Ni siquiera la variación táctica introducida por Navarro, colocando a Álex Carbonell más cerca de Bodiger que de Miguel de las Cuevas, frenó el caudal ofensivo local. Y no por un juego elaborado en exceso, sino marcado por el ímpetu y las ganas de sacar adelante una final con mayúsculas. Con Ortuño haciendo el trabajo sucio, sin que hiciera mucha falta, la verdad, la primera ocasión de los extremeños no se hizo esperar: Olabe, tras un dejada de Reyes, obligó a Abad a ir al suelo.

Carlos Abad despeja un balón, con Loureiro y Chus Herrero en la línea de gol.
Carlos Abad despeja un balón, con Loureiro y Chus Herrero en la línea de gol. / LOF

Era sólo el minuto 4, pero las intenciones de ambos equipos estaban ya más que claras. Ortuño dio continuidad a la ofensiva del Extremadura con un cabezazo que pareció que iba dentro en muchas zonas del campo y, tras un tiro desde la frontal de Andrés que atrapó Casto sin consecuencias, llegó el 1-0 en el primer regalo de Carlos Abad. De una jugada sin aparente peligro, con un deficiente golpeo de Reyes desde la esquina, el cuadro de Manuel Mosquera sacó petróleo.

Y eso le sirvió para plantear el resto del encuentro con un punto de calma perentoria cuando uno ve en peligro su cuello. Los azulgrana dieron un paso atrás y eso permitió algo más de lucimiento, sin protagonismo, de un Córdoba para el que verse por detrás en el marcador ya es sinónimo de derrota. Con todo, Chus Herrero tuvo el empate en sus botas tras un saque de esquina de pizarra que puso en juego Jaime Romero y peinó en el palo corto De las Cuevas para permitir el remate a la carrera del zaguero. Fue la única aproximación clara de los blanquiverdes hasta el descanso.

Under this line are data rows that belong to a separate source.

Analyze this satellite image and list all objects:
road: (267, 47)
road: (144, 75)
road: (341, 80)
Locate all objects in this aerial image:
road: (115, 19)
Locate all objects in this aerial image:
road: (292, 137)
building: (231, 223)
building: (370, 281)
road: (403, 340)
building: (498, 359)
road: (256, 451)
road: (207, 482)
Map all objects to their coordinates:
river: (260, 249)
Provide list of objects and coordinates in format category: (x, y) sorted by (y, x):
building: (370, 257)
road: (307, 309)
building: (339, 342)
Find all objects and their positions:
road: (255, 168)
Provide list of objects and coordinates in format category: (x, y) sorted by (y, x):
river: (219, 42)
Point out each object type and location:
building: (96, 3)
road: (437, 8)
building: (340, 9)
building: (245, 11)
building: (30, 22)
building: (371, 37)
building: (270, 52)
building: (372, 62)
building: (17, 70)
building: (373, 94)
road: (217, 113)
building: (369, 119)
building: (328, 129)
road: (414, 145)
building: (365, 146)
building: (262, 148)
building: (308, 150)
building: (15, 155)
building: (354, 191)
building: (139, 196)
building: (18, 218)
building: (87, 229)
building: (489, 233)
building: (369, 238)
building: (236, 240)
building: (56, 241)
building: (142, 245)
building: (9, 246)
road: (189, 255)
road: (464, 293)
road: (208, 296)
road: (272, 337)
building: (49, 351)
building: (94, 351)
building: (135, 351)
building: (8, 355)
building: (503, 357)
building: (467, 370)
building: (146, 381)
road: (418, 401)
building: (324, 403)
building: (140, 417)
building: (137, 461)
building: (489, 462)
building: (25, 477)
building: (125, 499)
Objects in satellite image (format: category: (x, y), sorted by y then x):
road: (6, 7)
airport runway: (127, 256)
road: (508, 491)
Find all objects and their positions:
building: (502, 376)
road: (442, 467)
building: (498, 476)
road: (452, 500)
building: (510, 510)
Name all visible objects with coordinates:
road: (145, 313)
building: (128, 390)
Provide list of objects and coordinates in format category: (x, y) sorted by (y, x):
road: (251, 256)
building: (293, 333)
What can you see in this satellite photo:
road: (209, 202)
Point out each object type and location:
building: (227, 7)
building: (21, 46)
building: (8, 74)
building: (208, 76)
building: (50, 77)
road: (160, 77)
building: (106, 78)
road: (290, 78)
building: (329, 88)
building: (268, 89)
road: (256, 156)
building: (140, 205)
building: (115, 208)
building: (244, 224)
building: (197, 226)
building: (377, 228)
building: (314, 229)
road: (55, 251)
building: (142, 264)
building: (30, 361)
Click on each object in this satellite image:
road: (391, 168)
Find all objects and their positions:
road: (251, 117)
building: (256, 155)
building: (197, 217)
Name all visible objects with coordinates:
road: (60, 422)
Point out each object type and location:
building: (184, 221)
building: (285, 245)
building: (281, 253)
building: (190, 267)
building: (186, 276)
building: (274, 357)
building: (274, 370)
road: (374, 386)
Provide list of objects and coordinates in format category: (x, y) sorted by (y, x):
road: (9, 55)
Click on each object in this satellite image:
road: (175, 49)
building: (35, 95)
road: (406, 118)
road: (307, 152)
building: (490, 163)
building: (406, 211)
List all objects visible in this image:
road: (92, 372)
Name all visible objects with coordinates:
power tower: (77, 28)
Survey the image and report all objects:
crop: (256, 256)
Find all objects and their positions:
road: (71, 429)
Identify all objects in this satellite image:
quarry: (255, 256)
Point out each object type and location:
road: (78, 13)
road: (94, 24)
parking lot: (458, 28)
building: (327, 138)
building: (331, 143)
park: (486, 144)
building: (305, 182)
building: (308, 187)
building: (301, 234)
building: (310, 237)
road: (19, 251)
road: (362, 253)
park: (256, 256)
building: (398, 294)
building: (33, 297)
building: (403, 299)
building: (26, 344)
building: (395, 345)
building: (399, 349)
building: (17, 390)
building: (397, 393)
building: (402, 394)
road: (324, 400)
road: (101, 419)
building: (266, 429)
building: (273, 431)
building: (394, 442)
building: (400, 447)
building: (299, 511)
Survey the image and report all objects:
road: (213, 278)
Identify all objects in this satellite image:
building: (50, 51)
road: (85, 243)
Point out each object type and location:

Pero hasta ese receso todavía tuvo que sufrir el cordobesismo de lo lindo. Herrero apareció tirando de velocidad para ganar una carrera a Ortuño cuando se quedaba solo y Loureiro se jugó la roja al cortar un avance de Nando al que había regalado el balón sin saber muy bien por qué. Pero para pifia la de Carlos Abad, otra vez, para facilitar la contra a dos toques del Extremadura que permitió a Zarfino hacer el 2-0 justo en la jugada previo al pitido del colegiado.

El francés Bodiger vio la roja a los 54 minutos por una segunda amarilla por una infracción clarísima

Como si todo se hubiera debido a un mero accidente, la vuelta de vestuarios siguió igual, sin alguna agitación desde la banda que pudiera variar algo. Es más, la única variación fue para peor, ya que el francés Bodiger vio la roja a los 54 minutos por una segunda amarilla por una infracción clarísima que, sabiendo que ya tenía una del final del primer periodo, nunca debió cometer. Sin embargo, y por raro que parezca, esa situación no fue cruel para el CCF, pues entre que el Extremadura ya se vio ganador, sin amenaza alguna, y que los blanquiverdes pudieron soltarse algo más, el partido ya se equilibró algo más, siendo más de ida y vuelta.

Adiós, también, al 'average'

Carrillo pugna por el balón con Zarfino.
Carrillo pugna por el balón con Zarfino. / LOF

Pero la tendencia continuó siendo a favor de los locales, que rozaron el tercero con un doble remate de Ortuño frenado por la zaga antes de que por fin los de Rafa Navarro decidieran que el momento de volver a ver de cerca a Casto. Una hora después y con 2-0, la verdad es que ya tocaba. Con los cambios agotados y el Extremadura ya pagando el cansancio, Andrés, que ya jugaba arriba junto a Piovaccari, sacó un latigazo seco al poste para culminar una fase de acercamientos, sólo eso, visitantes.

Porque para golpear hace falta un punto más de maldad, que sólo la tuvieron en esta ocasión los azulgrana. Abad salvó el tercero en una doble ocasión, ya con el equipo partido por completo y pidiendo la hora, de Perea y Ortuño, pero no pudo hacer nada ya en el descanso para, tras otra pérdida en la transición, detener el latigazo de Kike Márquez que hizo explotar el Francisco de la Hera. Sí, al completo. Porque mientras la grada local celebraba la victoria y ganar el average, la visitante se desgañitaba contra los suyos pidiéndoles algo más de lo mostrado para mantener con algo de aliento el sueño de la permanencia, que hoy se ve sencillamente imposible.